Please copy each line in the records below that contains the string "documentclass".

BEGIN Record set

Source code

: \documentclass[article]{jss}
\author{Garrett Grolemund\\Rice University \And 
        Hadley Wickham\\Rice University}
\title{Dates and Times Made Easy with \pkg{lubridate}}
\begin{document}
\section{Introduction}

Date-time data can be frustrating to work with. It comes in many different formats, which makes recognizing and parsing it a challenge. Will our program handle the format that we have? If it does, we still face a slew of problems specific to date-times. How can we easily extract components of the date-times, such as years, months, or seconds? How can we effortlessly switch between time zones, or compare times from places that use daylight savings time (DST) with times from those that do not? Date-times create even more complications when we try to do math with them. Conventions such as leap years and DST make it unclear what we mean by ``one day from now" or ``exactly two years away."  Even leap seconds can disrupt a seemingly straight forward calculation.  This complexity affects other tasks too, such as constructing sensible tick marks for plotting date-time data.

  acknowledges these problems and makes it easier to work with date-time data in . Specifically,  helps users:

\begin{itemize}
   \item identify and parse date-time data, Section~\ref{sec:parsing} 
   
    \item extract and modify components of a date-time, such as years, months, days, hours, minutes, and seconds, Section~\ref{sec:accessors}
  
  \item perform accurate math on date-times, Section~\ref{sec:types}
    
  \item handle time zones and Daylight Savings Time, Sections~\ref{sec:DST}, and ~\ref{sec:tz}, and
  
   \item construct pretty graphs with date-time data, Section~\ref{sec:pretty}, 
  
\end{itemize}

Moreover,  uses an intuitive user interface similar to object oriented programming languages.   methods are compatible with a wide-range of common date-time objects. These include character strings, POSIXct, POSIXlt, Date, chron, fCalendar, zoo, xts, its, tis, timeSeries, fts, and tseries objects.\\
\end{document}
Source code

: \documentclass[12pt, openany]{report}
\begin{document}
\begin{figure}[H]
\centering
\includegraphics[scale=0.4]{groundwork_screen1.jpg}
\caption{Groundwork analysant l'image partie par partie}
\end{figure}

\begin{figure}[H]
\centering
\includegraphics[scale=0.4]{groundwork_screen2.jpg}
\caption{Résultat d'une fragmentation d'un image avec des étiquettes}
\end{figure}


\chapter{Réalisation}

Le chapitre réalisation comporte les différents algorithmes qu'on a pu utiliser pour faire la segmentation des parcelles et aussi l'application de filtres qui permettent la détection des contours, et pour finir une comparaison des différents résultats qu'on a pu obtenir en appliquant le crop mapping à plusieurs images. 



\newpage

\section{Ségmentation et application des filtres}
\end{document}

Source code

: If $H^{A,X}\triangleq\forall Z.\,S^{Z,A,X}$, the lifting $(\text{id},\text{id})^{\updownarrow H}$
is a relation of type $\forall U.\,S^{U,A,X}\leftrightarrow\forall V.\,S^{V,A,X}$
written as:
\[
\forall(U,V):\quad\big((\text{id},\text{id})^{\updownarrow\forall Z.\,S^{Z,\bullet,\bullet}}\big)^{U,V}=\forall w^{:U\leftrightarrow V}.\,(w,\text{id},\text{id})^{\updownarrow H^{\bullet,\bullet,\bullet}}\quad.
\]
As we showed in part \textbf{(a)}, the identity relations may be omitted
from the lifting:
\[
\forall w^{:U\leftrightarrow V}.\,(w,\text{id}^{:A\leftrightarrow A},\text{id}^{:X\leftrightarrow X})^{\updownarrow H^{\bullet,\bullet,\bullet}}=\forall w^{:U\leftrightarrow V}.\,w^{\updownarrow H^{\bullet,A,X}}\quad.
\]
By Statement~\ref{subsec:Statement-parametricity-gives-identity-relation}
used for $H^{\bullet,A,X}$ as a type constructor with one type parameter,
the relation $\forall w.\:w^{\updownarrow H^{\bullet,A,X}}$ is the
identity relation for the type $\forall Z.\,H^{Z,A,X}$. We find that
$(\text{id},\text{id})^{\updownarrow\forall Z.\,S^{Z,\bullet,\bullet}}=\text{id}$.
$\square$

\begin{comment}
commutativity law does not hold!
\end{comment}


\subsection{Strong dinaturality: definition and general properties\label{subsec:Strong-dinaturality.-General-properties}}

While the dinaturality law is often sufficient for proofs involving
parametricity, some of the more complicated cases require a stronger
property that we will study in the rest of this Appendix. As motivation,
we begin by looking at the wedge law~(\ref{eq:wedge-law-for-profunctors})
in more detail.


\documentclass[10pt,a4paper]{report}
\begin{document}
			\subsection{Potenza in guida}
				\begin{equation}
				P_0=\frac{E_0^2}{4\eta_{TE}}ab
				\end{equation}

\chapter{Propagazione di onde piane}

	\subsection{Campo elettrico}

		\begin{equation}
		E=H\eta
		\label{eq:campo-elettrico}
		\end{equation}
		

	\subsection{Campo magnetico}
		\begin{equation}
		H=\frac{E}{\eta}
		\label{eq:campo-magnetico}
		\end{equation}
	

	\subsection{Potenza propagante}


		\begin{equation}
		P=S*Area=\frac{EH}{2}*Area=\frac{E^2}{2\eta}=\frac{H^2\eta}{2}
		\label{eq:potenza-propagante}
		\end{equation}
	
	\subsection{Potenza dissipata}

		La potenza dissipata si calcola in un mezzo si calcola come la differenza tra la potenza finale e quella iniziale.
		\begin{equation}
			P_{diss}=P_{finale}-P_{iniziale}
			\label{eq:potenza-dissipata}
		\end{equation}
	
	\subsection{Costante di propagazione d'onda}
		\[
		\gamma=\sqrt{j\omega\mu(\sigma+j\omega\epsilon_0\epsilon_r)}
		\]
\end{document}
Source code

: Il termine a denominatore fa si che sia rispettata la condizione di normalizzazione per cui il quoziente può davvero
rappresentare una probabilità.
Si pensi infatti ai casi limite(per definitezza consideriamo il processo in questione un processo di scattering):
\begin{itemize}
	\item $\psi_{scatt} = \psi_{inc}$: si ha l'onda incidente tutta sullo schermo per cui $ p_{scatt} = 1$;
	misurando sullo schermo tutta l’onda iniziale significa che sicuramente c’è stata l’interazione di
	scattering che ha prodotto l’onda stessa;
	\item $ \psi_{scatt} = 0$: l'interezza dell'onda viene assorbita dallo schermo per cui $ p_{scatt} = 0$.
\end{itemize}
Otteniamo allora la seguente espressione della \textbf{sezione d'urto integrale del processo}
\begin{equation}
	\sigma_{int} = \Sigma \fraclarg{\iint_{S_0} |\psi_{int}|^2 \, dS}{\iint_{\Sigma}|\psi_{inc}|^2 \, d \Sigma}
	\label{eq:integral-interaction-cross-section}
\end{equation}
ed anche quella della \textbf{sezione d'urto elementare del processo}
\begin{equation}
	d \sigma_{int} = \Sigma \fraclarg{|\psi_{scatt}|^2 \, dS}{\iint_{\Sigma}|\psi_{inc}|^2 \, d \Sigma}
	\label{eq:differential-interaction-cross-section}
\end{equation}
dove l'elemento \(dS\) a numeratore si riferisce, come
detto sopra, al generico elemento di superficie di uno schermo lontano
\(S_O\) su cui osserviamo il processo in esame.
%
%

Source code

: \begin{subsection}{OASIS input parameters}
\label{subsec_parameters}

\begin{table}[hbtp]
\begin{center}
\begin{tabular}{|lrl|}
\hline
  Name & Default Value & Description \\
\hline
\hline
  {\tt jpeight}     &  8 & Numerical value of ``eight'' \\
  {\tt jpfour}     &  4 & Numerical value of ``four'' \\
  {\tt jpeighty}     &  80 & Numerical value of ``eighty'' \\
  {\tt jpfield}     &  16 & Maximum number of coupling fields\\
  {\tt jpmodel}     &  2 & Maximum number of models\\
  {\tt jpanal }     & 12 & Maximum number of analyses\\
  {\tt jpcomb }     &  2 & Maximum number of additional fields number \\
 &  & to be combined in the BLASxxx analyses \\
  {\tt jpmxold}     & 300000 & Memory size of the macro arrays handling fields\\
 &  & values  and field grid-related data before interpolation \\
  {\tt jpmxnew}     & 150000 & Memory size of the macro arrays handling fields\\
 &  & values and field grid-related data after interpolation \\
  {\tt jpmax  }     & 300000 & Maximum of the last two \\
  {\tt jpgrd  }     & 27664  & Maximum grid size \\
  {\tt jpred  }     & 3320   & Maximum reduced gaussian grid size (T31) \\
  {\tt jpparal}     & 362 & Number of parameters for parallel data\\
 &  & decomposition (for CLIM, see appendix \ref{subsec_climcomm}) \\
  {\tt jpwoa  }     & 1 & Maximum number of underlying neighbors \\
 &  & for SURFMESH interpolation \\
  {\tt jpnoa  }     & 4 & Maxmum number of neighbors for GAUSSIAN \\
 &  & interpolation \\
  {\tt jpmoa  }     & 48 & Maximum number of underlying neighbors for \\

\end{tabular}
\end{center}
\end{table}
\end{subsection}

END Record set

### Result of the exercise
: \documentclass[article]{jss}
: \documentclass[12pt, openany]{report}
\documentclass[10pt,a4paper]{report}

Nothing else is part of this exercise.